Cependant, les signes cliniques du déficit magnésique étant souvent aspécifiques, le recours à des tests biologiques permettant d’objectiver un état de carence est nécessaire.
Dans une population en bonne santé, les valeurs du Mg plasmatique se situent entre 0.76 et 0.96 mmole/L. Une magnésémie basse indique un déficit en cet élément mais des valeurs normales ou élevées peuvent coexister avec un déficit magnésique intracellulaire. En dépit de son intérêt, le Mg plasmatique n’est donc pas, dans tous les cas, un bon marqueur du statut. Des électrodes spécifiques sont depuis peu disponibles et des résultats suggèrent l’intérêt de déterminer le Mg ionisé plasmatique. Cependant, ces données demandent à être validées. Le magnésium érythrocytaire est le paramètre le plus utilisé pour évaluer le Mg intracellulaire, sa valeur normale se situe entre 2,06 et 2,54 mmoles/L. Toutefois l’érythrocyte est une cellule particulière dont le taux de Mg est sous contrôle génétique et dans de nombreuses études il n’existe pas de relation entre Mg érythrocytaire et autres Mg tissulaires. La détermination du Mg lymphocytaire est délicate et son intérêt limité. Lors d’hypomagnésémie, l’évaluation de l’excrétion de Mg facilite le diagnostic de déficit magnésique puisque le rein joue un rôle clé dans l’homéostasie de cet élément. Après une charge parentérale en cet élément, le Mg est plus ou moins retenu par l’organisme selon le statut en Mg. Plusieurs protocoles ont été proposés, parmi lesquels celui de Rysen.

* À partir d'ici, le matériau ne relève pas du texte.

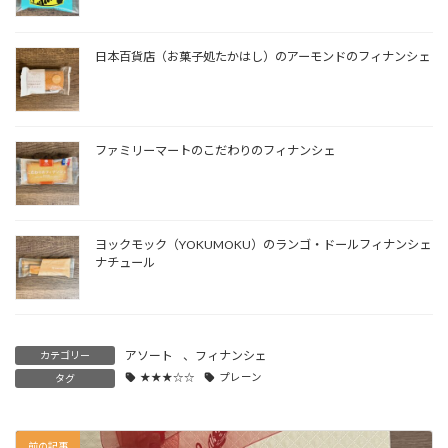
日本百貨店（お菓子処たかはし）のアーモンドのフィナンシェ
ファミリーマートのこだわりのフィナンシェ
ヨックモック（YOKUMOKU）のランゴ・ドールフィナンシェ
ナチュール
アソート
、
フィナンシェ
カテゴリー
★★★☆☆
プレーン
タグ
前の記事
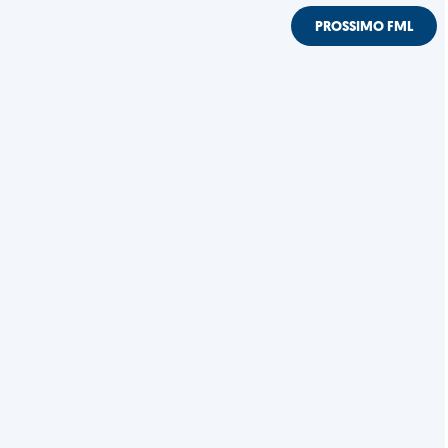
PROSSIMO FML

L’exploration des pools de Mg par isotopes stables pourraient, à l’avenir, constituer une méthode de choix pour une meilleure détermination du statut en cet élément.

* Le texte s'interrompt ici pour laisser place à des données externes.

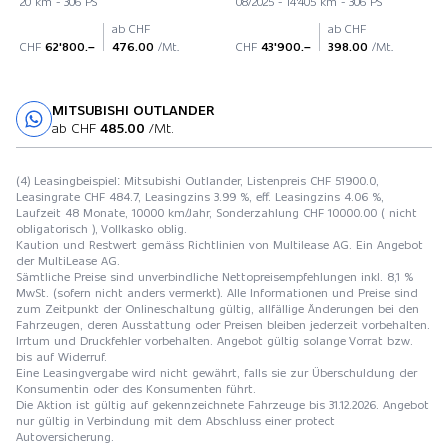
20 km - 306 PS
08/2025 - 14'405 km - 306 PS
ab CHF
ab CHF
CHF
62'800.–
476.00
/Mt.
CHF
43'900.–
398.00
/Mt.
MITSUBISHI OUTLANDER
Probefahrt
ab CHF
485.00
/Mt.
(4) Leasingbeispiel: Mitsubishi Outlander, Listenpreis CHF 51900.0,
Leasingrate CHF 484.7, Leasingzins 3.99 %, eff. Leasingzins 4.06 %,
Laufzeit 48 Monate, 10000 km/Jahr, Sonderzahlung CHF 10000.00 ( nicht
obligatorisch ), Vollkasko oblig.
Kaution und Restwert gemäss Richtlinien von Multilease AG. Ein Angebot
der MultiLease AG.
Sämtliche Preise sind unverbindliche Nettopreisempfehlungen inkl. 8,1 %
MwSt. (sofern nicht anders vermerkt). Alle Informationen und Preise sind
zum Zeitpunkt der Onlineschaltung gültig, allfällige Änderungen bei den
Fahrzeugen, deren Ausstattung oder Preisen bleiben jederzeit vorbehalten.
Irrtum und Druckfehler vorbehalten. Angebot gültig solange Vorrat bzw.
bis auf Widerruf.
Eine Leasingvergabe wird nicht gewährt, falls sie zur Überschuldung der
Konsumentin oder des Konsumenten führt.
Die Aktion ist gültig auf gekennzeichnete Fahrzeuge bis 31.12.2026. Angebot
nur gültig in Verbindung mit dem Abschluss einer protect
Autoversicherung.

Le traitement de la déplétion magnésique est délicat puisqu'il doit correspondre à la correction de la dysrégulation du métabolisme magnésique responsable de la déplétion. En dehors de circonstances pathologiques précises, pouvant nécessiter le recours à une administration parentérale, la prévention et le traitement du déficit magnésique par insuffisance d'apport, repose sur des mesures diététiques. La densité nutritionnelle en magnésium des aliments (rapport entre la quantité de magnésium fourni et l'apport calorique) est à prendre en compte pour orienter les choix alimentaires. Elle permet de rechercher les aliments ou les préparations les plus riches en magnésium par rapport à la quantité de calories ingérées, d'où l'intérêt d'une alimentation riche en produits végétaux (légumes verts, légumes secs, céréales entières…). La consommation d'une eau minérale riche en magnésium constitue un apport magnésique particulièrement intéressant puisque, dans ce cas, une bonne biodisponibilité du magnésium est associée à un apport calorique nul. Cet apport diététique permet d'éviter, dans bien des cas, d'avoir recours à une supplémentation orale de nature médicamenteuse. Si nécessaire, le traitement est généralement prescrit à la dose de 5 mg/kg de poids corporel et par jour, l'insuffisance rénale étant une contre-indication. Dans certains cas, la sévérité du déficit magnésique peut nécessiter une administration parentérale sous surveillance médicale stricte. Le Mg parentéral est utilisé pour ses propriétés pharmacologiques qu’il faut différencier des effets physiologiques résultant de la correction du déficit magnésique. Les indications obstétricales sont reconnues en ce qui concerne le traitement de la pré-éclampsie et de l’éclampsie, et la régulation des contractions de l’utérus. Les indications cardiovasculaires sont multiples en raison de son rôle hypotenseur, anti-spasmodique vasculaire, anti-agrégant et antiradicalaire (lors d’ischémie-reperfusion) et anti-arythmique (tachycardie, torsade de pointe). Les propriétés neuroprotectrices antistress et analgésiques ont également été utilisées.